Ces bouleversements environnementaux vont eux-mêmes chambouler la nature, la transmission et la répartition des différents agents pathogènes responsables de maladies humaines et animales. De quoi rendre « les épidémies plus difficiles à détecter et à contrôler  ». Cette belle mosaïque de catastrophes en perspective incitera peut-être Donald Trump à considérer le réchauffement climatique autrement que comme un canular complotiste fomenté par les Chinois…

Le monde est-il donc condamné au chaos ? Pas forcément, admet le NIC, qui imagine trois scénarios pour l’organisation du monde dans le futur, selon la façon qu’auront les pays de réagir face à tous ces enjeux. 

 

Scénario 1 : Un monde d’îles retranchées

Dès 2028, le protectionnisme s’est généralisé sur le globe. Des murs se sont dressés partout autour d’États inquiets et sur la défensive face aux vagues migratoires, à la prolifération de la menace terroriste et aux changements climatiques. Le commerce mondial comme le voyage ont largement reculé, surtout depuis la pandémie mondiale de 2023. La croissance est faible, voire inexistante, et la planète segmentée, démondialisée.
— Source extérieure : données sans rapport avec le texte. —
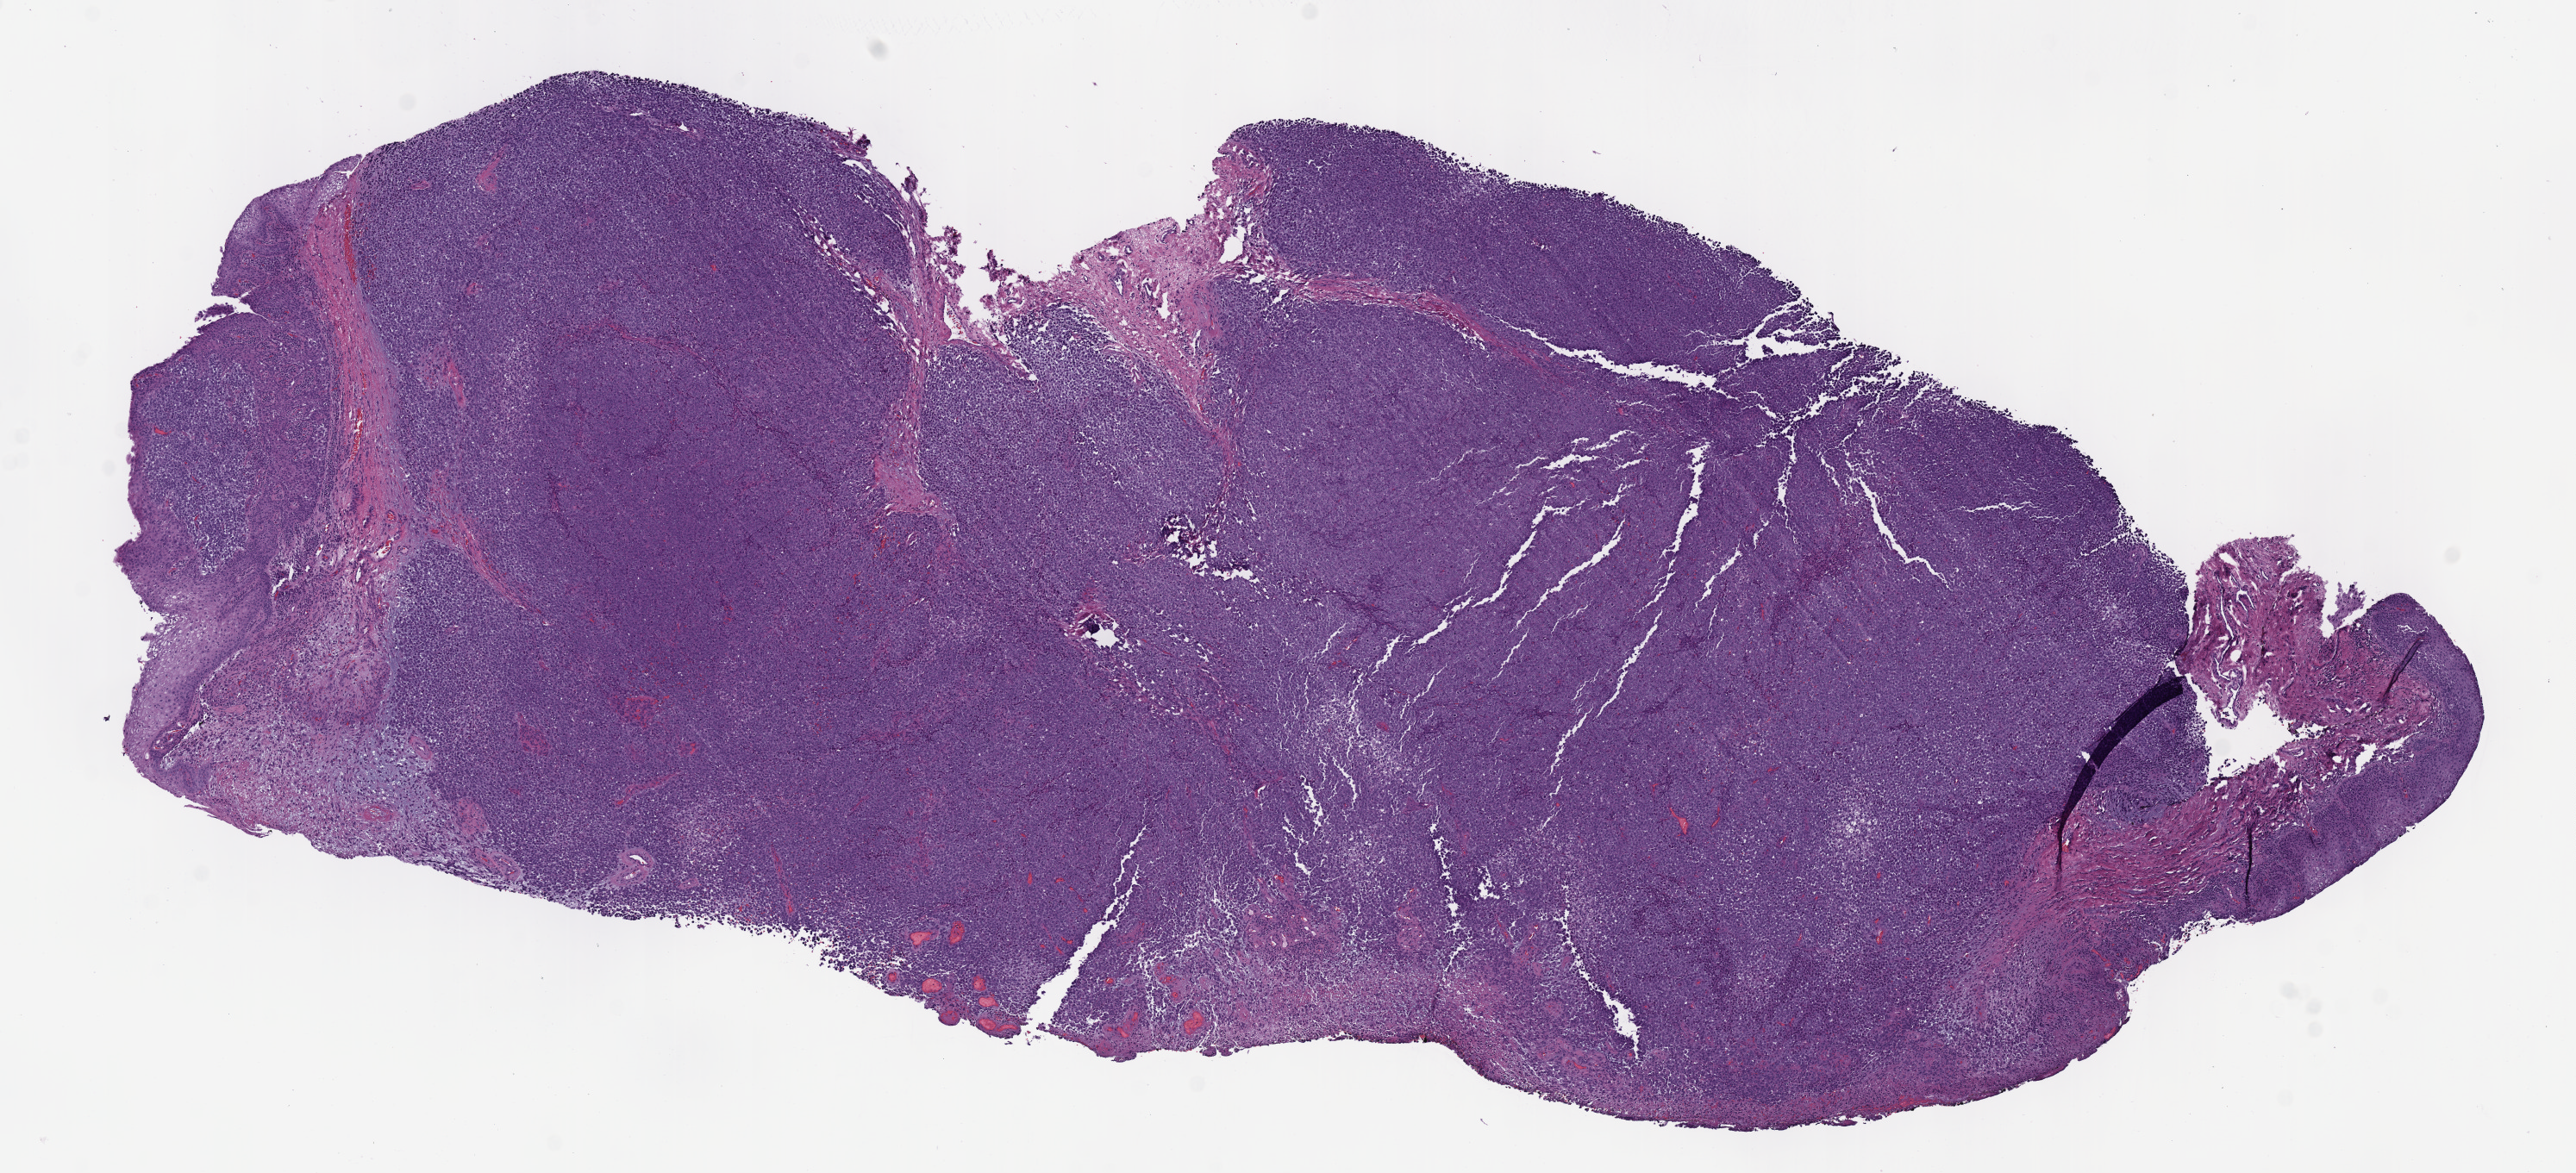
Whole-slide histology image, H&E-stained — shown as a low-resolution overview of the whole scanned area (about 11.7 x 5.4 mm); FFPE section; metastatic tumour sample, sampled site: vagina. Female patient; age at initial diagnosis 59 years.
This section: metastatic tumour tissue. Patient diagnosis: Malignant melanoma, NOS.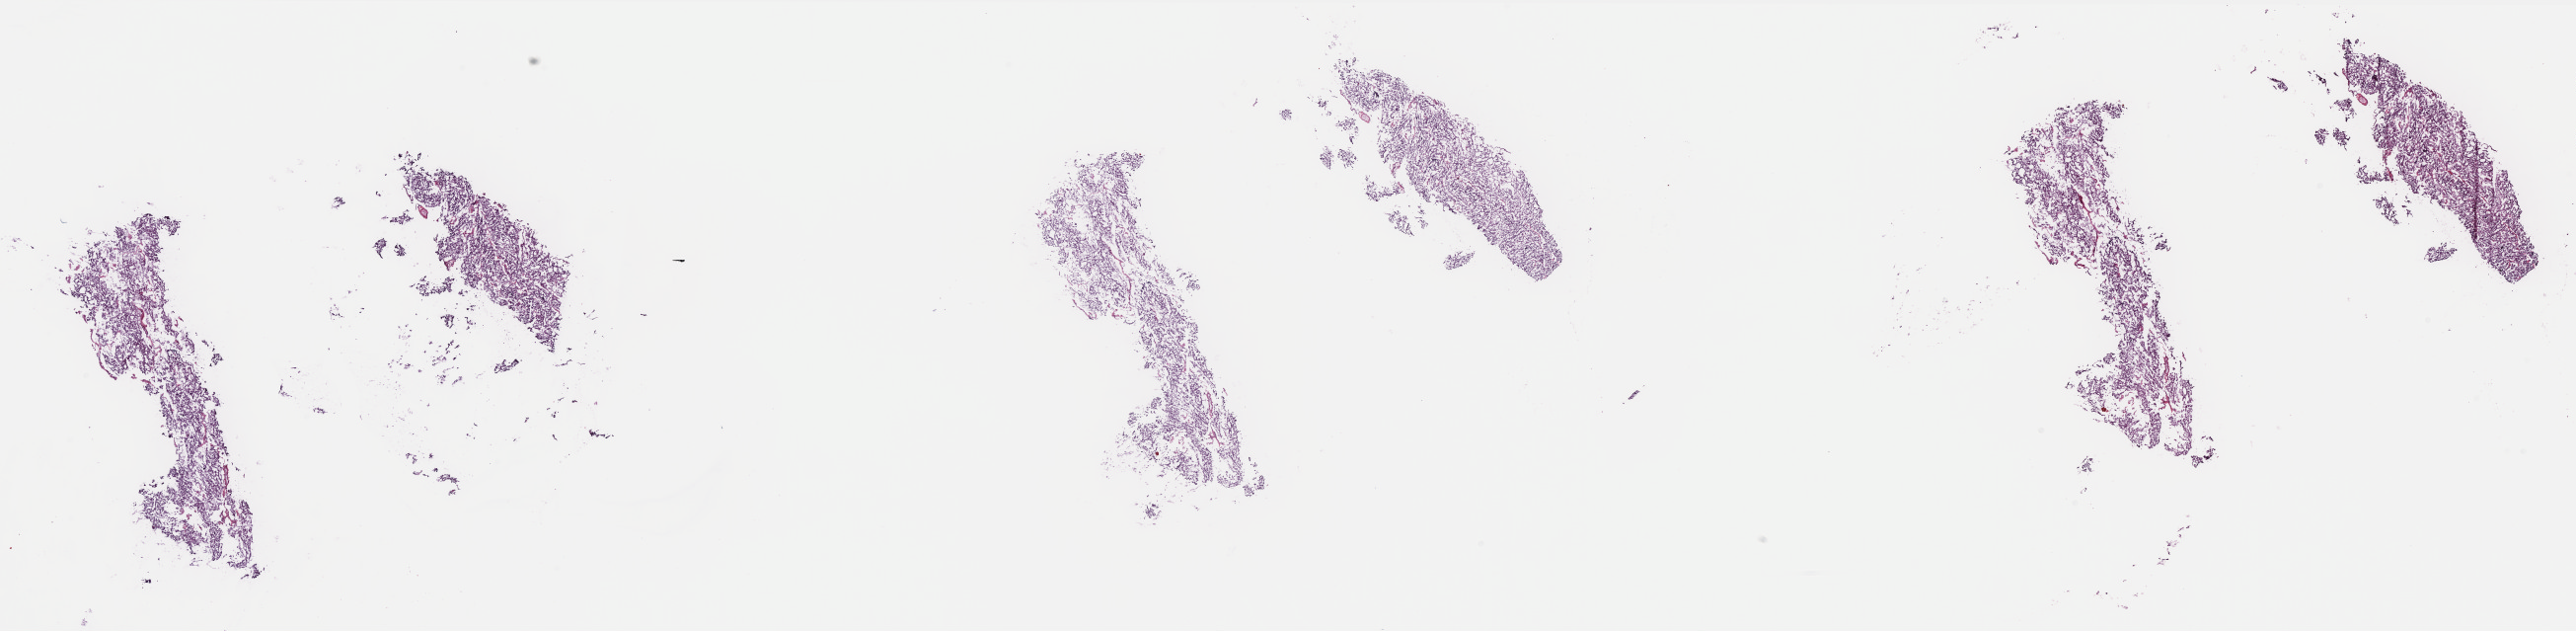
Whole-slide histology image, H&E-stained — low-resolution overview of the scanned area, about 41.8 x 10.2 mm; frozen section from the top of the tissue portion; kidney, primary tumour sample. Female, age 61 years at initial diagnosis. Pathologist review of this section (percent, as recorded): tumour cells 90%, tumour nuclei 95%, normal cells 0%, stromal cells 5%, necrosis 5%. Infiltration values recorded for this section: lymphocyte infiltration 0%, monocyte infiltration 0%, neutrophil infiltration 0%.
Histologic diagnosis: Renal cell carcinoma, chromophobe type. Laterality: right. TNM: T1a NX. AJCC pathologic stage: I.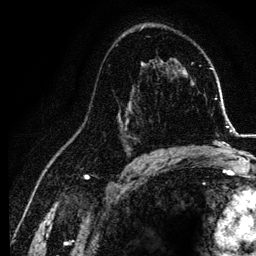
Breast MRI, one axial slice. Slice 76 of 134 in the series (ordered by position). Cropped to one breast. Dynamic contrast-enhanced series, time point 2 of 6 at this slice position (early post-contrast). 3 T. TE 4.2 ms, TR 7.9 ms. 1.2 mm slice thickness. 256 × 256 image matrix, field of view 170 × 170 mm. Female patient.
Structures marked on this image (semi-automatic segmentation, software-assisted and operator-edited):
- enhancing-tissue mask used for the functional tumour volume (all voxels passing the contrast-enhancement thresholds inside the analysis volume; usually the tumour): bounding box <118,100,155,157> (left, top, right, bottom; pixels)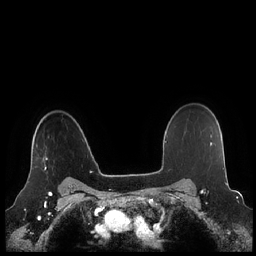
Breast MRI (dynamic contrast-enhanced), one axial slice; slice 171 of 248 in the series (ordered by position); dynamic contrast-enhanced series, time point 2 of 7 at this slice position (early post-contrast); 1.5 T; TE 1.9 ms, TR 4.1 ms; 0.8 mm slice thickness; 256 × 256 image matrix, field of view 340 × 340 mm. Female patient.
Annotated regions visible in this slice (semi-automatically segmented with operator editing):
- enhancing-tissue mask used for the functional tumour volume (all voxels passing the contrast-enhancement thresholds inside the analysis volume; usually the tumour): bounding box <44,156,47,170> (left, top, right, bottom; pixels)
Dans les années 2020, la peur, les migrants et le terrorisme ont fait pousser des murs partout sur le globe. Comme celui-ci, qui séparait déjà en 2011 des colonies israéliennes et un camp de réfugié palestinien. © UPI/Debbie Hill

Le monde politique est frappé par l’instabilité. Les finances publiques sont trop exsangues pour répondre à la demande populaire pour plus de sécurité et plus de protection sociale. La montée des inégalités et la concentration des richesses ont accru ces tensions et le rejet de la mondialisation. L’intelligence artificielle et l’automatisation ont déstabilisé encore plus d’industries que ne le prévoyaient les économistes. Le développement des imprimantes 3D a aussi participé à la réduction du commerce mondial en redonnant plus de compétitivité aux producteurs locaux. Les cyberattaques et les luttes pour la propriété intellectuelle rendent Internet plus contrôlé et entravent les dynamiques de partage et la circulation de l’information en ligne.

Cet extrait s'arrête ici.